* WHAT NEEDS TO BE DONE
Would you restate, exactly as they appear, the lines from the one containing "Πανεπιστημίου Κρήτης" through the end of the data below?
-- DATA RECORDS follows --
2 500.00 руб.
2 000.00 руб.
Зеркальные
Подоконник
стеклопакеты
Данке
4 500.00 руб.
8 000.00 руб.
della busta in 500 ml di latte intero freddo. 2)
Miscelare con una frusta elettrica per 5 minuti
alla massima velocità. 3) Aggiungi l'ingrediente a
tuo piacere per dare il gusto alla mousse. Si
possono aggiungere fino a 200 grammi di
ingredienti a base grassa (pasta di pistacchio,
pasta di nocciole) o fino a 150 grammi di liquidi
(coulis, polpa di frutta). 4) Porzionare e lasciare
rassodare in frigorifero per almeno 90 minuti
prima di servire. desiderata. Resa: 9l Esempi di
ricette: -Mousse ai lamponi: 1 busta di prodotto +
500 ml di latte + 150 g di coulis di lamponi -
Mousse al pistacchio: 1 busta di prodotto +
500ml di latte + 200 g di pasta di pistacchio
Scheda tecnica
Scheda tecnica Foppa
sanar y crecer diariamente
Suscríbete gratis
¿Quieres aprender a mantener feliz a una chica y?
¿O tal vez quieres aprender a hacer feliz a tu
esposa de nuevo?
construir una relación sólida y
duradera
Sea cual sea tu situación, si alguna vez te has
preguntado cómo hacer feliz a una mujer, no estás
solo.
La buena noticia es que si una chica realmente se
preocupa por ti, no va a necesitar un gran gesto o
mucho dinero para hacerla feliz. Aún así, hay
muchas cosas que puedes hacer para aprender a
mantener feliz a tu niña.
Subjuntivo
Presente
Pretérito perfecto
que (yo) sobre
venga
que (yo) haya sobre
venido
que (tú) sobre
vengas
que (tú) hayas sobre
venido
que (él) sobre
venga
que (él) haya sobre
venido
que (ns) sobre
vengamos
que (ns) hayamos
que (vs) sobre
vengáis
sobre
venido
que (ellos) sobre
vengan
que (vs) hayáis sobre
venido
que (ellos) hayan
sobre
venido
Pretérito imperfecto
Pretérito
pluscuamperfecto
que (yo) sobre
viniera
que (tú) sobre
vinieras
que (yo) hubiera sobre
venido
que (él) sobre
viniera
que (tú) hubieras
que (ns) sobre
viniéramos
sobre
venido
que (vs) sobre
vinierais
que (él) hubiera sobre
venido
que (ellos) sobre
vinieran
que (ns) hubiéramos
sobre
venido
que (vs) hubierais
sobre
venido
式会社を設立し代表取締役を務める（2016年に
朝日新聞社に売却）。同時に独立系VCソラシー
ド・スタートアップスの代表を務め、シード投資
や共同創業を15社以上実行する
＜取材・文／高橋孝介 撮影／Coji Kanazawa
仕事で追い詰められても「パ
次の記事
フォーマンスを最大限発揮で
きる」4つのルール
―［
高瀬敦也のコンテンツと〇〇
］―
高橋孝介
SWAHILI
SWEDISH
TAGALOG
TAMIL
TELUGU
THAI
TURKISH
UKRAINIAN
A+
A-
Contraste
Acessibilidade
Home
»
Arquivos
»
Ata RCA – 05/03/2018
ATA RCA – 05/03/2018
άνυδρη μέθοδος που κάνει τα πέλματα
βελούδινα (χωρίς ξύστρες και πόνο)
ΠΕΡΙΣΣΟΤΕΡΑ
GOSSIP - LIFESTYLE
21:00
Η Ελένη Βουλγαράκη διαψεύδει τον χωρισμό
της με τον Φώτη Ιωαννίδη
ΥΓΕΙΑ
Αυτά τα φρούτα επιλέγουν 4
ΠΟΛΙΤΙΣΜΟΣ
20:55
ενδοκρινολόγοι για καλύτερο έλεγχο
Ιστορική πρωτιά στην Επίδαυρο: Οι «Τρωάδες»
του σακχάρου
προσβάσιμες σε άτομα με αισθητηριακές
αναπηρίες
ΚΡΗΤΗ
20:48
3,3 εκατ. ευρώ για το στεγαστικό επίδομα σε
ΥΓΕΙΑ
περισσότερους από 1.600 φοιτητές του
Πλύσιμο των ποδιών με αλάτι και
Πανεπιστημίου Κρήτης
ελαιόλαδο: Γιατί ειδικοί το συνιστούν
-- DATA RECORDS concluded --
* REPLY
Πανεπιστημίου Κρήτης
ελαιόλαδο: Γιατί ειδικοί το συνιστούν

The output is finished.